Featuring Kurt Vile, Low, Courtney Barnett, Sharon Van Etten, Ryley Walker and more, the Wilcovered tribute album was given away with Uncut in 2019 and has since had a second life with various vinyl pressings. It would be unfair to pick a favourite from it; and yet it seems clear which cover the band were most into. Not only did they choose Cate Le Bon’s take on A Ghost Is Born’s “Company In My Back” to open the compilation and trail the release online, but Jeff Tweedy had already asked the Welsh singer, songwriter and multi-instrumentalist to produce their next album.
The fruits of this collaboration are appearing now, four years later, after Covid and then 2022’s Cruel Country pushed it into the sidelines. Whereas Cruel Country made a virtue of its organic nature – Wilco’s first proper ‘country’ album, recorded live in a room – Cousin is the mangled art-rock record they’ve been talking up for a while. This is the return of the experimental, noisy, future-facing Wilco, last heard on 2015’s Star Wars.
Le Bon is the perfect producer to help them with this. Her own records have always sounded so unusual, so full of personality, and over the last decade that seemed to naturally lead to production work with H Hawkline, Tim Presley, Deerhunter, John Grant and now Devendra Banhart. The results haven’t necessarily been these artists’ most commercial or accessible records, but they’ve often been their most interesting, so it’s unsurprising that Wilco wanted to tap into a bit of that here.
If there’s any criticism to be levelled at Le Bon’s production work, it’s that her fingerprints are often audibly all over the albums she produces. However, that’s not the case here: Cousin is deliciously weird and intoxicatingly angular, but it still sounds like a Wilco album, not a Le Bon collaboration. There are crisp drums, bone-dry guitars and woozy synths – of course – but as always with Wilco the material is the thing.
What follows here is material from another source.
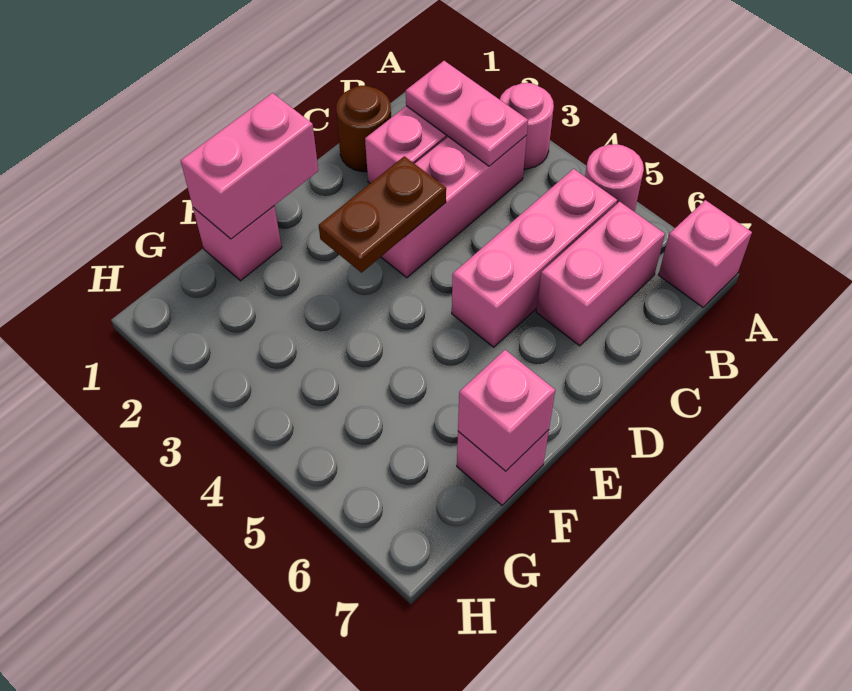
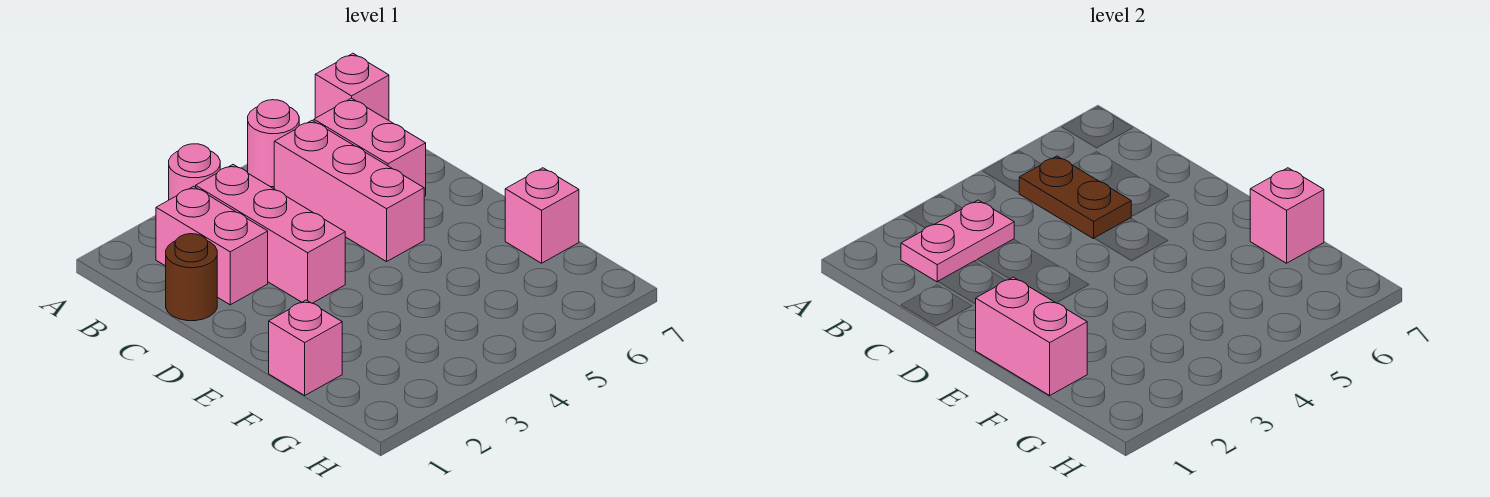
brown plate D3:E3 level 2 -> brown plate B5:C5 level 2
No matter how strange they get, these songs could all be played on acoustic guitar, and indeed Tweedy’s acoustic does feature prominently on a number of these tracks. “Pittsburgh”, for instance, is a finger-picked ballad, yet it opens with huge slabs of distorted synths and plummeting guitar. In one sense Wilco have never sounded like this; in another they always have.
“Ten Dead” is another classically Wilco song: a languid, Beatles-esque ballad that finds Tweedy waking up to terrible news: “Turn on the radio, this is what they said/No more, no more than ten dead”. As it reaches its middle section, the circular riffs turn eerier and drones mass as the narrator becomes increasingly disconnected amid the horror of the everyday. The following “When The Levee Is Fake” is similar, with its baroque guitar arpeggios, a little Smiths, a little Radiohead’s “Knives Out”. Tweedy is at his best here, even if the words are few: “Why worry about the rain and the wind/When I know it comes from within…” His delivery is vacant, distant, a perfect encapsulation of our modern malaise. “A Bowl And A Pudding” is another crystalline gem, vaguely reminiscent of Tweedy and Glenn Kotche’s work with Loose Fur. “Not saying anything”, he mutters as the music grows unsteady, “says a lot”.
Elsewhere, Le Bon’s influence is closer to the surface. “Sunlight Ends” is based around ragged drum machine and an echoed tangle of notes, their origin hard to identify. The title track, too, is stiff, jerky new wave of the kind that Le Bon mastered so well on 2016’s Crab Day; lyrically it’s dark, almost cut up, with mentions of “walking round an empty grave” and the dead awaking “in waves”.
As the album nears it end it returns to melody and – almost – positivity. “Soldier Child” is a kind of power-pop song, two lilting chords see-sawing back and forth until it reaches a classic chorus, with the narrator returning home after a period away: “I’d almost forgotten what it’s like to be this tired…” Despite its easy charm, it always shies away from the obvious or the cheesy, just as Wilco do on Cousin’s closing track, “Meant To Be”, a galloping new wave track, its strummed acoustic and tight beat reminiscent of XTC, The Cure or Echo & The Bunnymen. As with the rest of Cousin, though, weirdness scratches at the edges, here in the form of discordant touches and feedbacked drones.
The real highlight, however, is the opener. Almost six minutes long, “Infinite Surprise” is one of the bravest and most infectious songs Wilco have created. It cuts straight in with a clipped beat and guitar abstractions, then builds masterfully as instruments join, fall away and return changed. At its heart it’s an accessible, deeply melodic folk song about the sad mysteries of life and death (“It’s good to be alive/It’s good to know we die”), but it’s dressed in wondrous experimental finery. It ends untethered, exploding into crackles and rattles, an avant-garde fanfare for its makers: (still) the greatest American rock group of the last 30 years.